**CONSIGNA:**
Sigue escribiendo la presentación del libro Estudios sobre la psicosis a partir de su última frase.

**FRAGMENTO DEL TEXTO:**

(REESCRITO Y AMPLIADO)

 

Constituye para mí una experiencia muy emocionante el presentar hoy aquí, por invitación de la Comisión de Docencia de este Centro y en representación de la Biblioteca de la Escuela Lacaniana de Psicoanálisis de Castilla y León, el libro titulado Estudios sobre la psicosis.

La causa es muy simple pues comenzaré diciendo que mucho de lo que sé referente a la locura, a la psicosis, se lo debo tanto a su autor, José María Álvarez, como a este Centro Asistencial de los Hermanos de San Juan de Dios en el que nos encontramos. Aquí adquirí mi formación psiquiátrica, primero como Médico Interno Residente, durante cuatro años, y, después, como Médico Adjunto, otros cuatro años más. 

Sobre todo durante el primer período, el de Médico Interno Residente, además de trabajar como ayudante de diversos psiquiatras que me tutelaron y que me fueron enseñando los intríngulis de la profesión (los doctores José Luis Moreno —en la Sección de Militares—, Carmelo Tovar, Limberg Reyes, Francisco Primo y Alejandro Del Riego), tuve la oportunidad de estar más en contacto con los internados puesto que conviví con ellos los 366 días (un año bisiesto) de guardia que realicé.

Además, deseo citar al Dr. Alfonso del Val, Médico Cirujano, que era más bien, por vocación, un gran Médico Internista, y que le ofreció su inmenso conocimiento a un alumno, deseoso de saber siempre. Gracias a sus excelentes enseñanzas clínicas y exploratorias, sobre todo con el fonendoscopio (en la Sección de Tuberculosos del antiguo Pabellón de San Rafael), cuando abandoné este Centro Psiquiátrico, incorporándome mediante unos brillantes exámenes que realicé, en 1982, durante las Oposiciones al Cuerpo de Médicos Titulares de APD (Asistencia Pública Domiciliaria), me ayudó sobremanera en aquella nueva labor profesional médica que mi deseo había elegido y en la que trabajé muy a gusto, pero luego, tras psicoanalizarme en Madrid, mi deseo me llevó a retomar la profesión que había abandonado un tiempo atrás y abrir, por mi cuenta y riesgo, una consulta particular en la ciudad de Palencia.

**DATOS DE ORIGEN:**

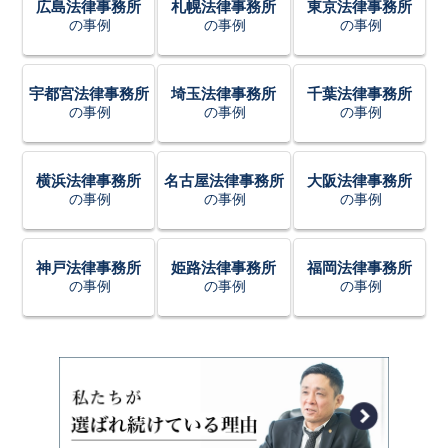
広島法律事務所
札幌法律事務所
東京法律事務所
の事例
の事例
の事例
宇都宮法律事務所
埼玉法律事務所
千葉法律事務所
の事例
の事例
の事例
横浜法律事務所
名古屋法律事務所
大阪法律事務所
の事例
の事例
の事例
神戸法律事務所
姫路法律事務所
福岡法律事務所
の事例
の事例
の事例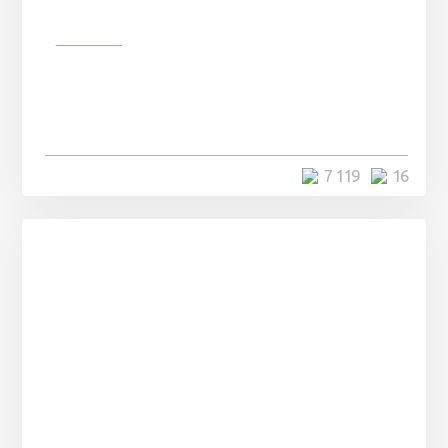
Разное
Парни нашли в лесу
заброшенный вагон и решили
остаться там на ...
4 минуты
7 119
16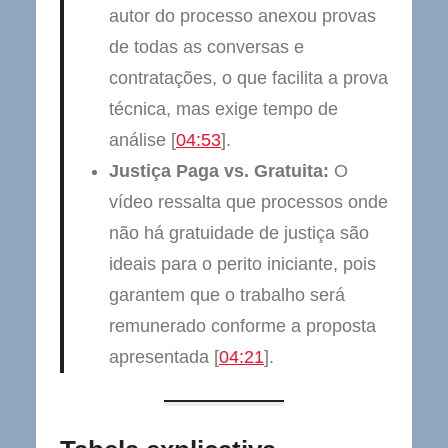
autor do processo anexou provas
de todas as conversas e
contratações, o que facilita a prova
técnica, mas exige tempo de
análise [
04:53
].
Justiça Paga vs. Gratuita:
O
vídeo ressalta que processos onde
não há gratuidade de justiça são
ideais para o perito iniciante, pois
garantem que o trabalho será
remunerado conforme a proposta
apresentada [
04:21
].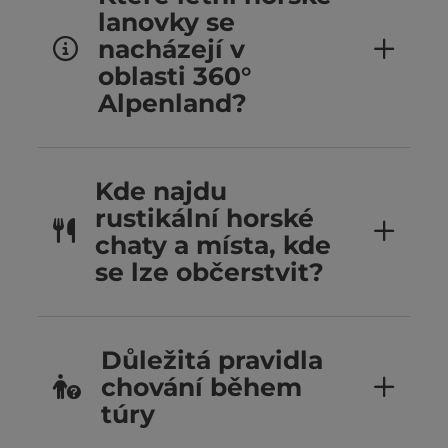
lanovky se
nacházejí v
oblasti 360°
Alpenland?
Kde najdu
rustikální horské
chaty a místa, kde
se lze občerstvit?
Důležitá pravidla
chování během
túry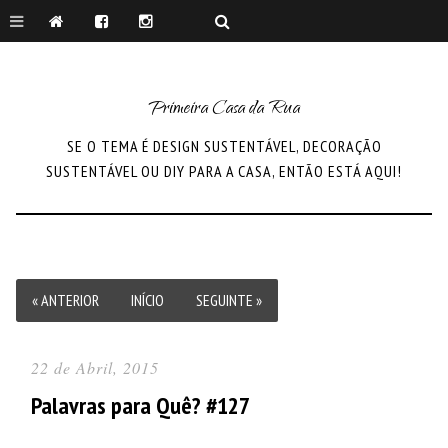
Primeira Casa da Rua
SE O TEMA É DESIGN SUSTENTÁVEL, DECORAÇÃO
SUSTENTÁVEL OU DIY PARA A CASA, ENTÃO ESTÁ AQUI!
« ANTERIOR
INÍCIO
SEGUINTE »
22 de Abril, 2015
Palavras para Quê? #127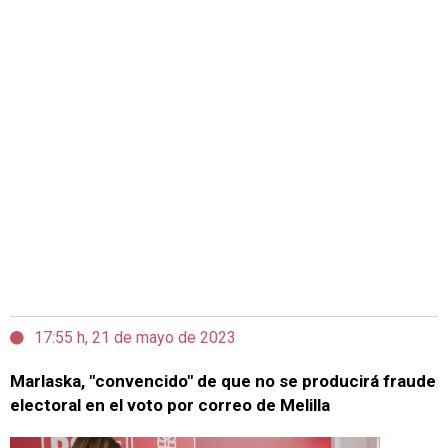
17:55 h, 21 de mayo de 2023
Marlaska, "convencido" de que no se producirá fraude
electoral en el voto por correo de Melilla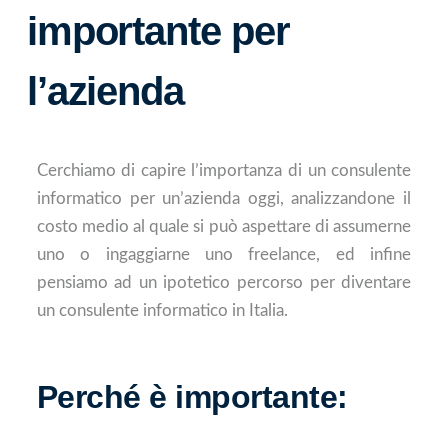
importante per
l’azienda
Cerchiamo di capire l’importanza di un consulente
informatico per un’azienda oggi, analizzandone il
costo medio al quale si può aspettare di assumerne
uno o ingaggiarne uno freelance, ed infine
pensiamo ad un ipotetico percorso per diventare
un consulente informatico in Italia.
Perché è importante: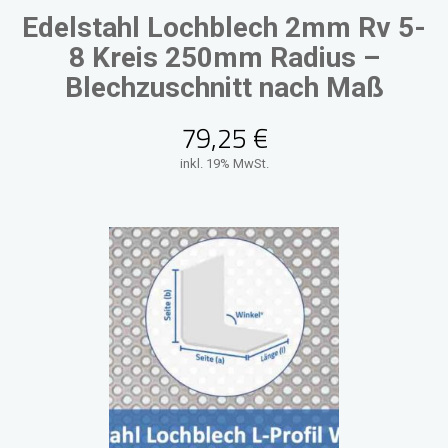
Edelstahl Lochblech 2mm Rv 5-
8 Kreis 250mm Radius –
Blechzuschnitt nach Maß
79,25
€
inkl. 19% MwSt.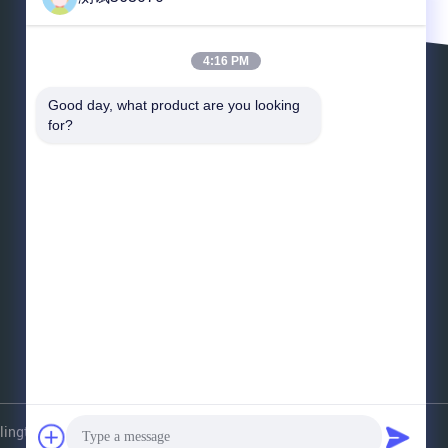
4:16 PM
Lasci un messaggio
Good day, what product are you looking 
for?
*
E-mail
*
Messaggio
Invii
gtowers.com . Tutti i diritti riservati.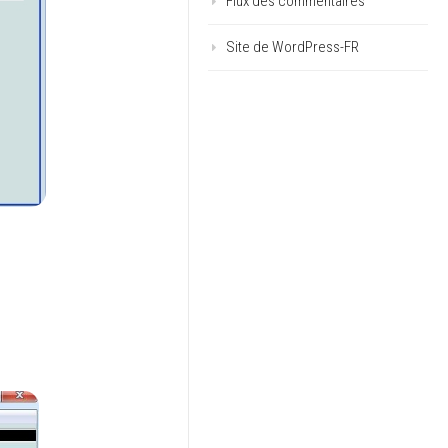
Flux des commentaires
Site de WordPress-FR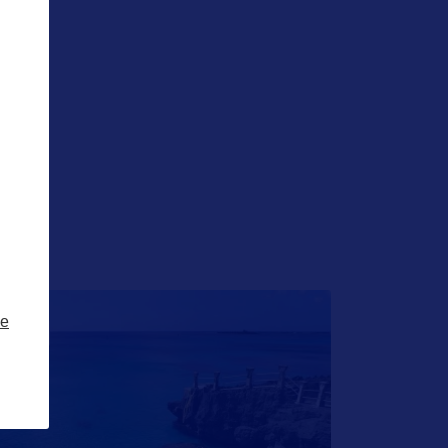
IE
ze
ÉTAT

* * *

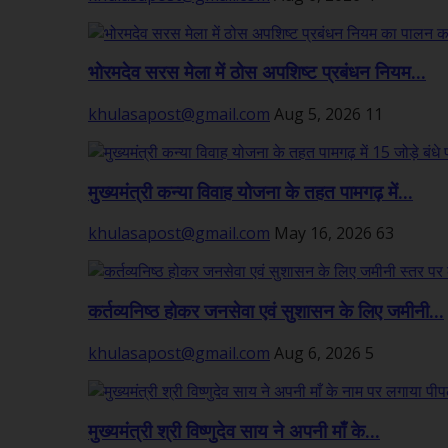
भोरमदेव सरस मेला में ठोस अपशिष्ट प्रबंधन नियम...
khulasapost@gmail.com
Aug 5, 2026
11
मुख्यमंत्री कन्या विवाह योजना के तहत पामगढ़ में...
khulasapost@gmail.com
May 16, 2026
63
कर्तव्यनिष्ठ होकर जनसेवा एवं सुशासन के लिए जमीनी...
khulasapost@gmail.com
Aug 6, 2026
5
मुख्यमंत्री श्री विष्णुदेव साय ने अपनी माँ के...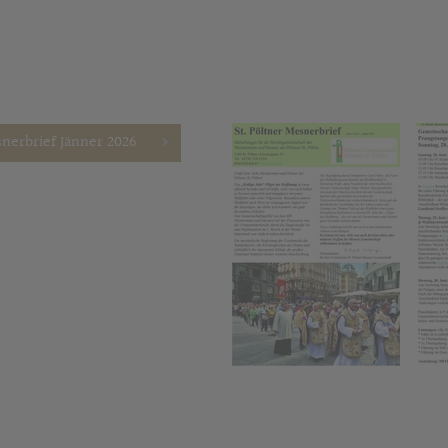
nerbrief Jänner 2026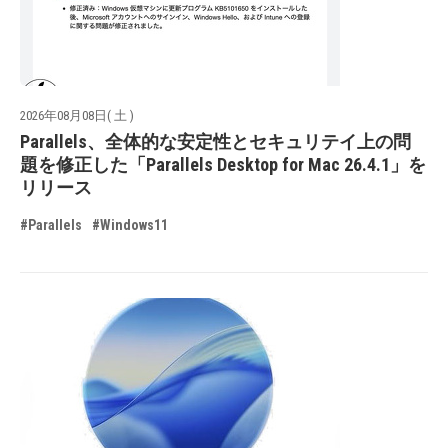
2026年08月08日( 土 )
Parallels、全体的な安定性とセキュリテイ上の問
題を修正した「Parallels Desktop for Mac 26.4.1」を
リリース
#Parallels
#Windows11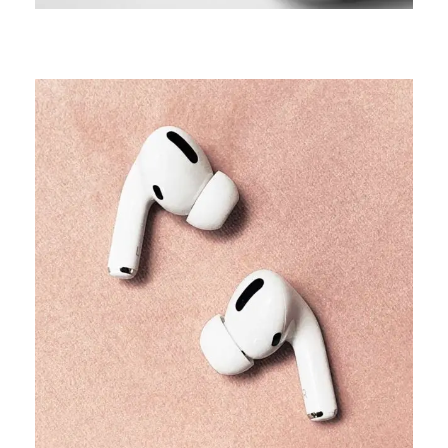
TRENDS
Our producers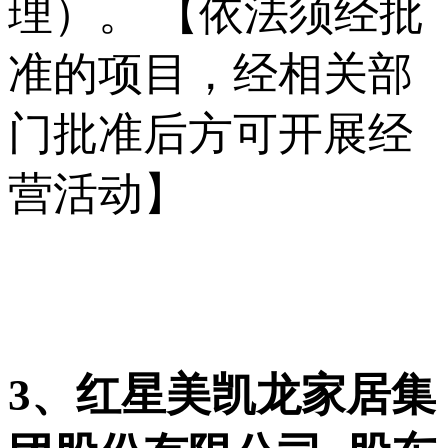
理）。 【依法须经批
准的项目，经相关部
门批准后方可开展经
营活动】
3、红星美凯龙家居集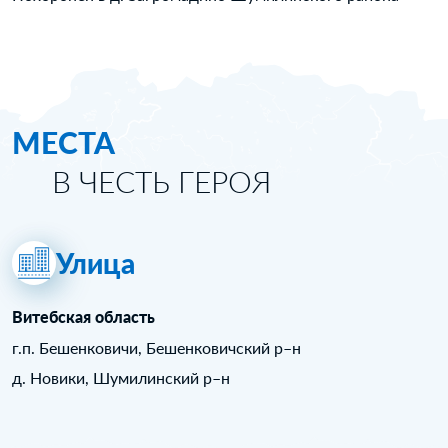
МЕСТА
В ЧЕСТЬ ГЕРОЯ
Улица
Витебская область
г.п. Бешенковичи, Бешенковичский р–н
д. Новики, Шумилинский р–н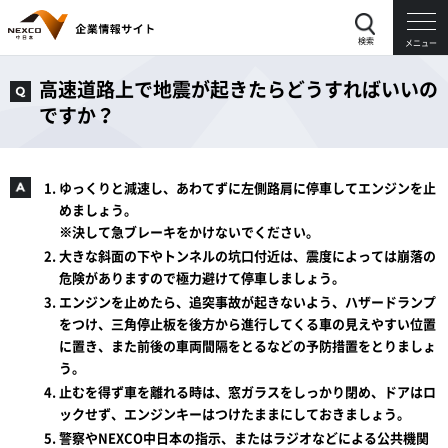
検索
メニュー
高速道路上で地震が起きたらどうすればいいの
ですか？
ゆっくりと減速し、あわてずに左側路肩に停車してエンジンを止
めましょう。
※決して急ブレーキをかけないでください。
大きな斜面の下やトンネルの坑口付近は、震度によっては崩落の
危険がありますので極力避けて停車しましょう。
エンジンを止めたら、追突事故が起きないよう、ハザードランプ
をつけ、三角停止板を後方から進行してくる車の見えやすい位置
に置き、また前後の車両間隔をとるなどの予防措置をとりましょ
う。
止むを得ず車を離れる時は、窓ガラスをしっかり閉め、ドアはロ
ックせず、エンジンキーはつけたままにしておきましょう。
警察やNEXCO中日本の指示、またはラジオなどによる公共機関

**RESPUESTA:**
Estoy contento de haber seguido siempre mi deseo, aunque tanto mi familia como los/las amigos/as no me comprendieran mucho (tanto cuando me fui de aquí como cuando dejé mi puesto de funcionario del Estado del grupo A), la verdad. Pero Jacques Lacan dijo que no hay que retroceder ante el deseo y lo he seguido a pies juntillas. Y no me apoltroné en ningún lado, que el apoltronamiento es lo peor que hay para el espíritu. Lo sé porque he tratado bastante gente apoltronada y afectada por ello de «tristitia», el antiguo octavo pecado capital (estudiar a Evagiro Póntico, un monje medio anacoreta apodado "El Solitario", pero cuando se ponía a predicar era un fenómeno, el tío).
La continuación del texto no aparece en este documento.